Task directions:
Leaving out every image, restate all the records word for word.

Supplied entries:
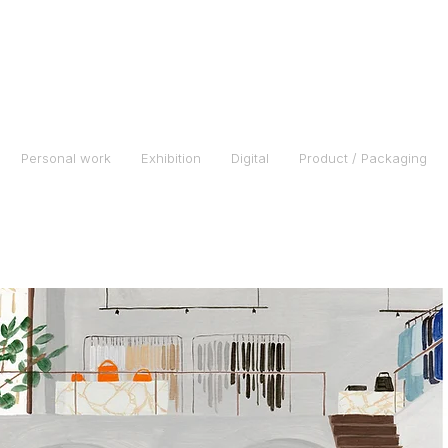
Personal work
Exhibition
Digital
Product / Packaging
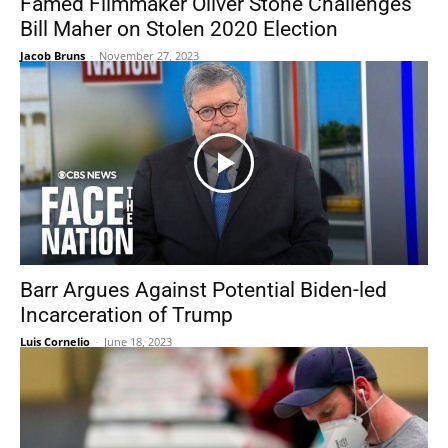
Famed Filmmaker Oliver Stone Challenges
Bill Maher on Stolen 2020 Election
Jacob Bruns
-
November 27, 2023
Barr Argues Against Potential Biden-led
Incarceration of Trump
Luis Cornelio
-
June 18, 2023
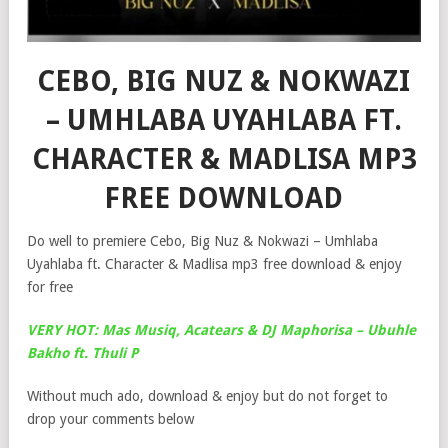
CEBO, BIG NUZ & NOKWAZI
– UMHLABA UYAHLABA FT.
CHARACTER & MADLISA MP3
FREE DOWNLOAD
Do well to premiere Cebo, Big Nuz & Nokwazi – Umhlaba
Uyahlaba ft. Character & Madlisa mp3 free download & enjoy
for free
VERY HOT: Mas Musiq, Acatears & DJ Maphorisa – Ubuhle
Bakho ft. Thuli P
Without much ado, download & enjoy but do not forget to
drop your comments below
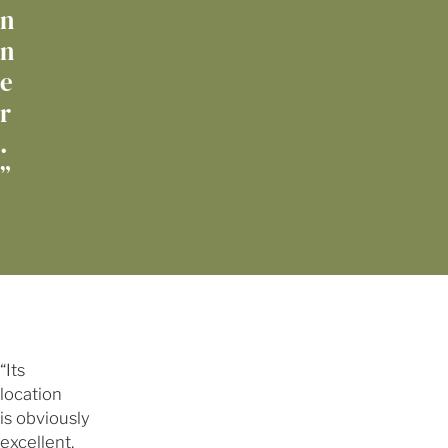
n
n
e
r
.
”
“Its
location
is obviously
excellent,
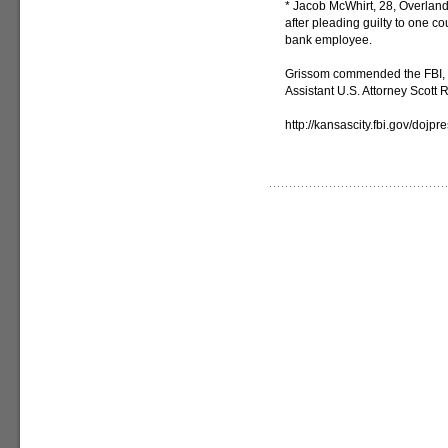
* Jacob McWhirt, 28, Overland 
after pleading guilty to one c
bank employee.
Grissom commended the FBI, 
Assistant U.S. Attorney Scott R
http://kansascity.fbi.gov/dojp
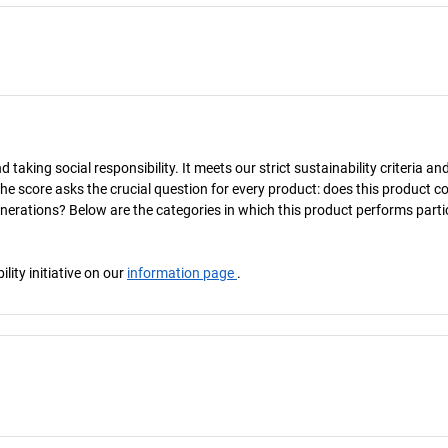
taking social responsibility. It meets our strict sustainability criteria an
The score asks the crucial question for every product: does this product c
enerations? Below are the categories in which this product performs parti
ity initiative on our
information page
.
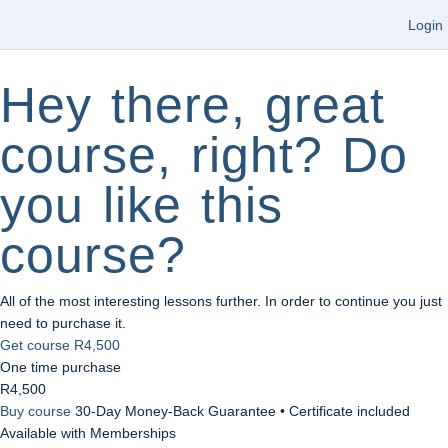
Login
Hey there, great
course, right? Do
you like this
course?
All of the most interesting lessons further. In order to continue you just
need to purchase it.
Get course
R4,500
One time purchase
R4,500
Buy course
30-Day Money-Back Guarantee • Certificate included
Available with Memberships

The completed task:
Personal work
Exhibition
Digital
Product / Packaging
Famed Filmmaker Oliver Stone Challenges
Bill Maher on Stolen 2020 Election
Jacob Bruns
-
November 27, 2023
Barr Argues Against Potential Biden-led
Incarceration of Trump
Luis Cornelio
-
June 18, 2023
CEBO, BIG NUZ & NOKWAZI
– UMHLABA UYAHLABA FT.
CHARACTER & MADLISA MP3
FREE DOWNLOAD
Do well to premiere Cebo, Big Nuz & Nokwazi – Umhlaba
Uyahlaba ft. Character & Madlisa mp3 free download & enjoy
for free
VERY HOT: Mas Musiq, Acatears & DJ Maphorisa – Ubuhle
Bakho ft. Thuli P
Without much ado, download & enjoy but do not forget to
drop your comments below
n
n
e
r
.
”
“Its
location
is obviously
excellent,
* Jacob McWhirt, 28, Overland 
after pleading guilty to one c
bank employee.
Grissom commended the FBI, 
Assistant U.S. Attorney Scott R
http://kansascity.fbi.gov/dojp
taking social responsibility. It meets our strict sustainability criteria an
The score asks the crucial question for every product: does this product c
enerations? Below are the categories in which this product performs parti
ity initiative on our
information page
.
Login
Hey there, great
course, right? Do
you like this
course?
All of the most interesting lessons further. In order to continue you just
need to purchase it.
Get course
R4,500
One time purchase
R4,500
Buy course
30-Day Money-Back Guarantee • Certificate included
Available with Memberships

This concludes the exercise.